Saudi Arabia’s sovereign wealth fund plans to invest $24bn in six Arab countries as the kingdom enjoys an oil boom and seeks to bolster its soft power in the region.
The Public Investment Fund said in a statement it would set up companies in Iraq, Jordan, Bahrain, Oman and Sudan that would seek investments across sectors ranging from infrastructure and healthcare to finance and food.
In August, the PIF began this process by establishing a similar investment company for Egypt, where the fund has already spent $1.3bn acquiring minority stakes in four firms, including fertiliser and tech companies.
While Saudi Arabia and the Gulf’s other large oil exporters have enjoyed a huge petrodollar windfall as energy and food prices have soared since Russia invaded Ukraine, poorer states in the Middle East are struggling with deepening economic and social pressures.
Saudi Arabia, the United Arab Emirates and Qatar have deposited $13bn in Egypt’s central bank this year as it struggles with a foreign currency shortage.
The wealthier Gulf states have traditionally aided their allies with loans and central bank deposits, but in recent years they have made their assistance more conditional. And under day-to-day ruler Crown Prince Mohammed bin Salman, Saudi Arabia’s support has been shifting to investments that could profit the PIF.
“This is a continuation of a shift in the way Saudi Arabia supports its regional partners from grants and soft loans to strategic long-term investment,” said Tarek Fadlallah, chief executive of Nomura Asset Management in the Middle East.
The PIF said that the planned investment fitted with its strategy of “seeking new investment opportunities in the Middle East and north Africa to build lasting strategic economic partnerships and achieve sustainable returns”. It provided no timeframe for the $24bn target.

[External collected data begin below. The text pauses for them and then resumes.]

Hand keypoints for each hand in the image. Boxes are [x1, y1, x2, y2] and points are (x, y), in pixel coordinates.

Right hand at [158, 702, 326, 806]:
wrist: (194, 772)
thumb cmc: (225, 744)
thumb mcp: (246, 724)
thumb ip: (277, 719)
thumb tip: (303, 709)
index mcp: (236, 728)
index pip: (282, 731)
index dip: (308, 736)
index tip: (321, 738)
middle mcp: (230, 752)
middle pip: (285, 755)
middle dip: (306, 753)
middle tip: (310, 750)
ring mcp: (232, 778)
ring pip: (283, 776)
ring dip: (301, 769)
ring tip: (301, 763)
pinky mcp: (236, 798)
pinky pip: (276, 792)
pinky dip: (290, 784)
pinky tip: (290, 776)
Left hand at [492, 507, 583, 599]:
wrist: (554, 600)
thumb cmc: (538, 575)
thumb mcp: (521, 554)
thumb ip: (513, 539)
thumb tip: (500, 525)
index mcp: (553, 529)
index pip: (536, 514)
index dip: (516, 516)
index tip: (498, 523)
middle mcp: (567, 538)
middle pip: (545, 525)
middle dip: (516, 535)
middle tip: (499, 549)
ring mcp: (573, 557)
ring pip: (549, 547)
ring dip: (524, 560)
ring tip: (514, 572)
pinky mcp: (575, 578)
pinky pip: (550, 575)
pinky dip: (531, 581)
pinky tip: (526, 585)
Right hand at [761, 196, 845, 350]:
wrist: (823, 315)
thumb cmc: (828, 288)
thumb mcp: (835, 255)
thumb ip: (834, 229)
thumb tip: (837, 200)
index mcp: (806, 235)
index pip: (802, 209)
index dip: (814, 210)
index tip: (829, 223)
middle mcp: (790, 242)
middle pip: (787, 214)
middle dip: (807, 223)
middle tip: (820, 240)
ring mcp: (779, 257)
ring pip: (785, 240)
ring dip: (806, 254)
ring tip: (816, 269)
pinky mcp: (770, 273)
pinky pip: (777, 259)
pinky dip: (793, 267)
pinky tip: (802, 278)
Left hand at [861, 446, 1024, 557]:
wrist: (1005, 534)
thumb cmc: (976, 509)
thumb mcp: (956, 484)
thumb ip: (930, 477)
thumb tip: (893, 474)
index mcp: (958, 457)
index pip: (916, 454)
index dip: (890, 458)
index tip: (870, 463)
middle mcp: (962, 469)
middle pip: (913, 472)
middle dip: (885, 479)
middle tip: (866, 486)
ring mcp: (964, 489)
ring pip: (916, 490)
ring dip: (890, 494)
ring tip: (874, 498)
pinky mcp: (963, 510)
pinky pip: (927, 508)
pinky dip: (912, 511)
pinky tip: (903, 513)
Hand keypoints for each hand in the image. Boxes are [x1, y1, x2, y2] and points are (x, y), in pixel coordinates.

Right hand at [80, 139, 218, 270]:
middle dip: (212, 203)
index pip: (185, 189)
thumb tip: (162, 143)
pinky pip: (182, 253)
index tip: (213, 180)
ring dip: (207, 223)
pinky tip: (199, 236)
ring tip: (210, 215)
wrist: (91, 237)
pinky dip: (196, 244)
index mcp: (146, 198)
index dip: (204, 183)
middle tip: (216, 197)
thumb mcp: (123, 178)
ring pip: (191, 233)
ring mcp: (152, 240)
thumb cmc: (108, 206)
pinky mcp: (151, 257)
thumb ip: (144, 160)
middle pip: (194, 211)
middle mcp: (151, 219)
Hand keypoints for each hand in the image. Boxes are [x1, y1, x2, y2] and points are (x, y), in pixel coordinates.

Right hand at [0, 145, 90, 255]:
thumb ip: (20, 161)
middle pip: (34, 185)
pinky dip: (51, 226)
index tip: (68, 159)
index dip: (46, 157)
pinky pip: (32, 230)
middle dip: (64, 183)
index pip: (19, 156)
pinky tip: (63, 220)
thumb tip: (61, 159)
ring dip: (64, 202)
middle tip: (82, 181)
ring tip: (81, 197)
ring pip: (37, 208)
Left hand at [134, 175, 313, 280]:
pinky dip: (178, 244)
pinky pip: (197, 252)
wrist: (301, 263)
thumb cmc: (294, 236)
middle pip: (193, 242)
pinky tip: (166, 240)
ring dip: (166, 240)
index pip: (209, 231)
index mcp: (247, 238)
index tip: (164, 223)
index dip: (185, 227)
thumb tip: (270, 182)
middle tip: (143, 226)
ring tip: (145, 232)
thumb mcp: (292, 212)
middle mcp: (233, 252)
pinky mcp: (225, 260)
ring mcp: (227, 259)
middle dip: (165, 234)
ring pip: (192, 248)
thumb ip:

Monica Malik, chief economist at the Abu Dhabi Commercial Bank, said Saudi Arabia’s focus on providing regional support through economic programmes and investment “provides a greater ability to guide changes, alongside potentially benefiting from investment returns”.
“Greater Saudi economic support remains vital for the wider region, which is suffering from higher energy prices and various structural imbalances,” she added.
The PIF is chaired by Prince Mohammed and the heir apparent has been put it in charge of driving the government’s ambitious plans to diversify the kingdom’s economy beyond oil revenues.
The fund has been tasked with overseeing a massive domestic spending programme, including developing megaprojects and establishing companies to kick-start new sectors, as well expanding its foreign exposure.
It has been one most active sovereign wealth funds in recent years as it targets increasing it assets under management to $1.07tn by 2025, with 24 per cent to be held internationally.